San Angelo, Texas -- The former president of a polygamous sect pleaded no contest to three counts of third-degree bigamy this week and was sentenced to 10 years probation, Schleicher County district court staff said.
Wendell Loy Nielsen, who was once president of the Fundamentalist Church of Jesus Christ of Latter Day Saints, had been indicted after a raid on the Yearning for Zion Ranch in April 2008 by law enforcement looking for someone claiming sexual abuse at the ranch.
Twelve men were indicted as a result of evidence collected from the ranch, on charges such as child sexual assault, bigamy and performing an illegal ceremony.
Nine men have now been sentenced for charges of sexual assault and bigamy.
A third-degree felony is punishable by two to 10 years in prison and up to a $10,000 fine.
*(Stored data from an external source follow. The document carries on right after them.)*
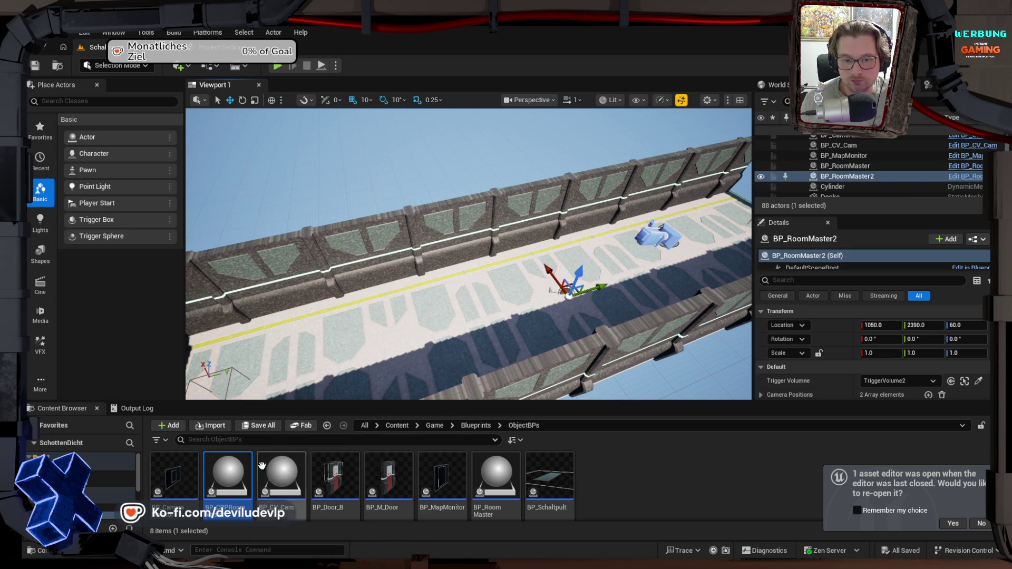
click(845, 177)
right_click(845, 178)
mouse_move(780, 256)
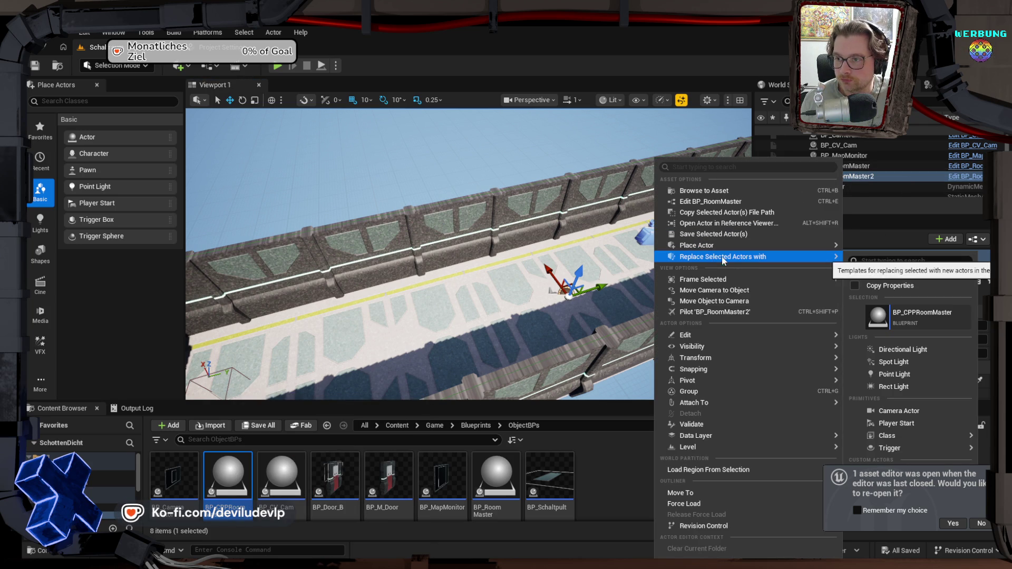
click(897, 327)
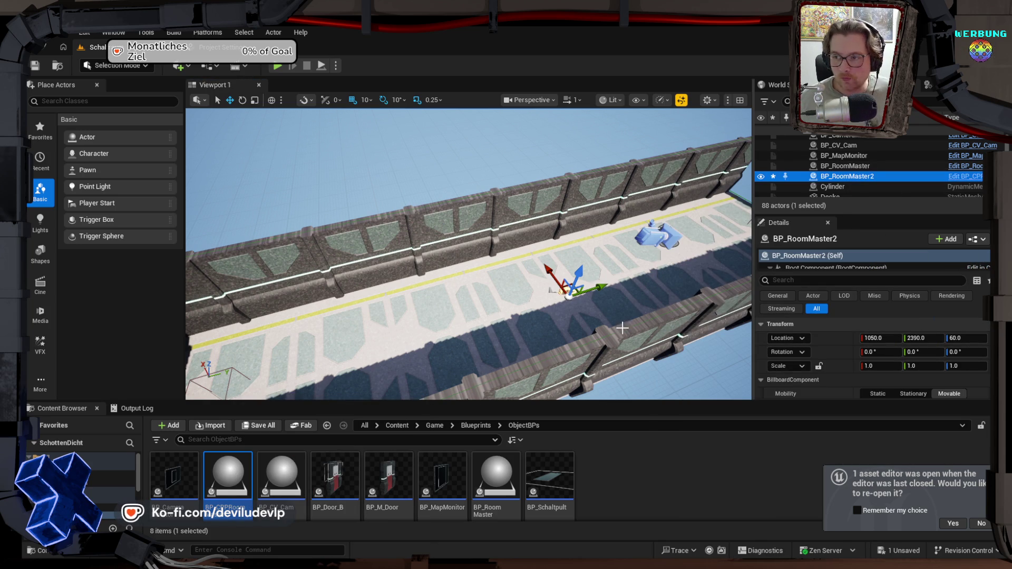
Step: Raise the CamPos component's Location Z to 200
scroll(841, 263, down, 3)
double_click(834, 258)
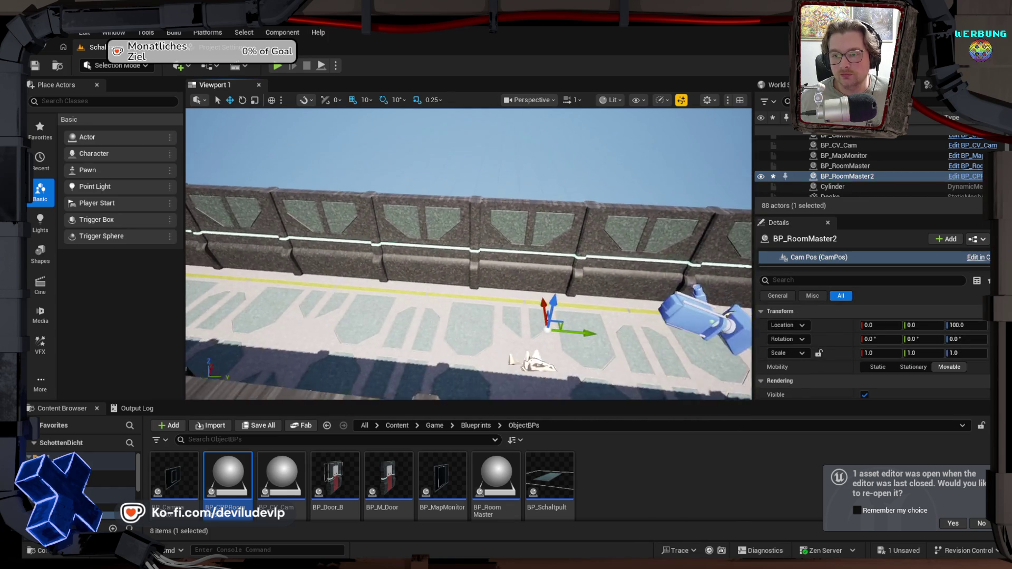
click(973, 325)
text(200)
key(Return)
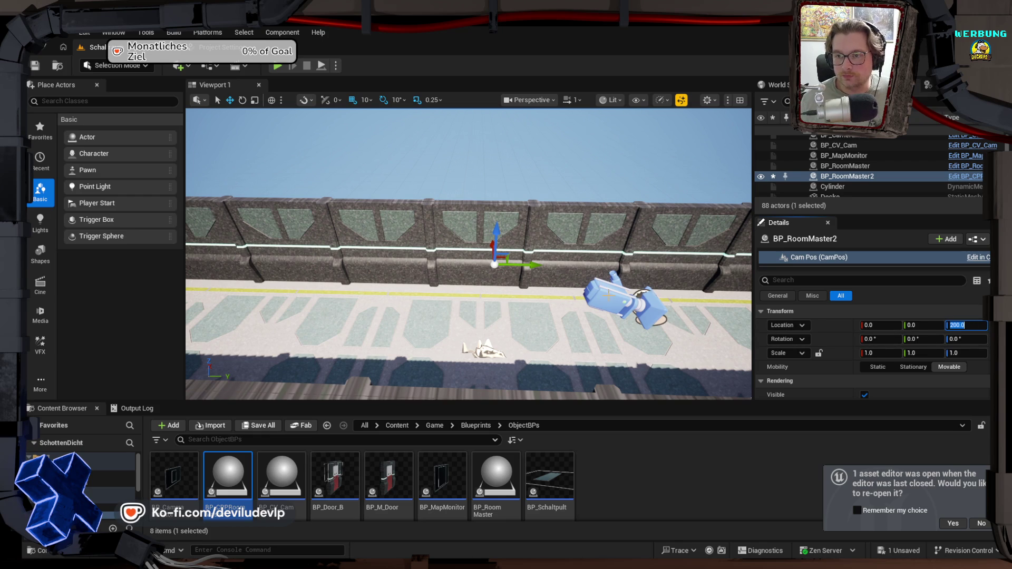
click(617, 300)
Nielsen is the first FLDS member with charges resulting from the ranch raid to receive a probated sentence. Punishments have ranged from six years to life in prison.
Part of the plea deal included waiving the right to appeal, Nielsen's Austin attorney David Botsford said.
Motions to quash the indictments against him argued that the Texas bigamy statutes are unconstitutional.
"As such, the Texas bigamy statute violates the equal protection clause of the Fourteenth Amendment," the motion states.
The state had said that Nielsen's trial could last up to two weeks, and late in September the defense and the state were gearing up for a trial outside of Tom Green County, but with state District Judge Barbara Walther still presiding, in mid-November.
At that pretrial, both sides hinted that they were looking toward a resolution outside of court.
The current FLDS president is listed as Warren Jeffs, the "prophet" and leader of the religion who was sentenced to life plus 20 years in prison for sexually assaulting girls 12 and 15 years old.
Jeffs was the leader of the FLDS even when Nielsen was president and Jeffs was in prison in Utah on charges relating to sexual crimes.
Jeffs also faces a case of first-degree bigamy, punishable by five to 99 years or life in prison and up to a $10,000 fine.
His would be the first bigamy case involving an FLDS member to go to trial.
Two other men have pleaded no contest to charges of bigamy, Lehi Barlow Jeffs and Michael Emack, in April 2010. They received sentences of seven and eight years in prison.
The next scheduled trial of an FLDS member is for Fredrick Merril Jessop, who is charged with conducting an illegal ceremony in connection with an underage marriage. His trial is set for Monday in Coke County.